Note that when Buffy expresses concern about Riley wanting Buffy-Buffy (Buffy with The Slayer removed), we learn that Riley understands it’s all Buffy.  As Kendra told her so long ago, and as Riley repeats to her here, being The Slayer isn’t just a job:  “Being The Slayer is part of who you are.  You keep thinking I don’t get that.”  But it seems to be Buffy herself that doesn’t get that. 

 

It’s part of who she is, but Buffy’s a long way from knowing and loving, from accepting, her Slayer-half, here in early Season 5.  But accept it she will – one of these days.

 

Spicy extras for James Marsters fans

 

·           Spike is looking fine, as always.  I love his look in Season 5.  He looks great in the tight T-shirt and jeans, as he backs off to kick that mannequin.  Despite the fact that we know about Spike’s chip, James manages to give the blonde vamp a very dangerous air.  He seems a real and present danger to Buffy, even if we are not sure how he’s going to make his move.
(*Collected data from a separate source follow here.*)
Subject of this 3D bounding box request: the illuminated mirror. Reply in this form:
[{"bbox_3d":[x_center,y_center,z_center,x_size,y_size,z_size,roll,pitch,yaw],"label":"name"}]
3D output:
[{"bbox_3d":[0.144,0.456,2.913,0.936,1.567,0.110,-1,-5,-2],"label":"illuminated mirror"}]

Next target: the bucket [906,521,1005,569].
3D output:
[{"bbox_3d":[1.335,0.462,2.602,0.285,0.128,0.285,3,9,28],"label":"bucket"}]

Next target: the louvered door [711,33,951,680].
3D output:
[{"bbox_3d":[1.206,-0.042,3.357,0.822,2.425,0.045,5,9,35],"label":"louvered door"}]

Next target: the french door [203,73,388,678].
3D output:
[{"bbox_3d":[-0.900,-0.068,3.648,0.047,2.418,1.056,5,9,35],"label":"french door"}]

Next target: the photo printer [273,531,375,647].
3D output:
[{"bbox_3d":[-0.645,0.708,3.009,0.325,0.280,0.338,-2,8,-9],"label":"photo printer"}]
·           Spike is still consciously hoping to destroy Buffy, and he still gleefully displays the Season 4 “Can’t any of you at least try to remember I hate you all!” attitude.  He knocks the block off the Buffy mannequin, and earlier, he tells Toth to kick Buffy’s ass.  But Toth breaks the lamp Spike was trying to take back to his crypt, instead.  Evil sabotages Spike’s plans for a little light. 

·           Spike hasn’t admitted to himself, as yet, any possible positive feelings for Buffy.  But it’s in Spike’s voice and hand as he talks to the mannequin and strokes her face:  Something more is going on here.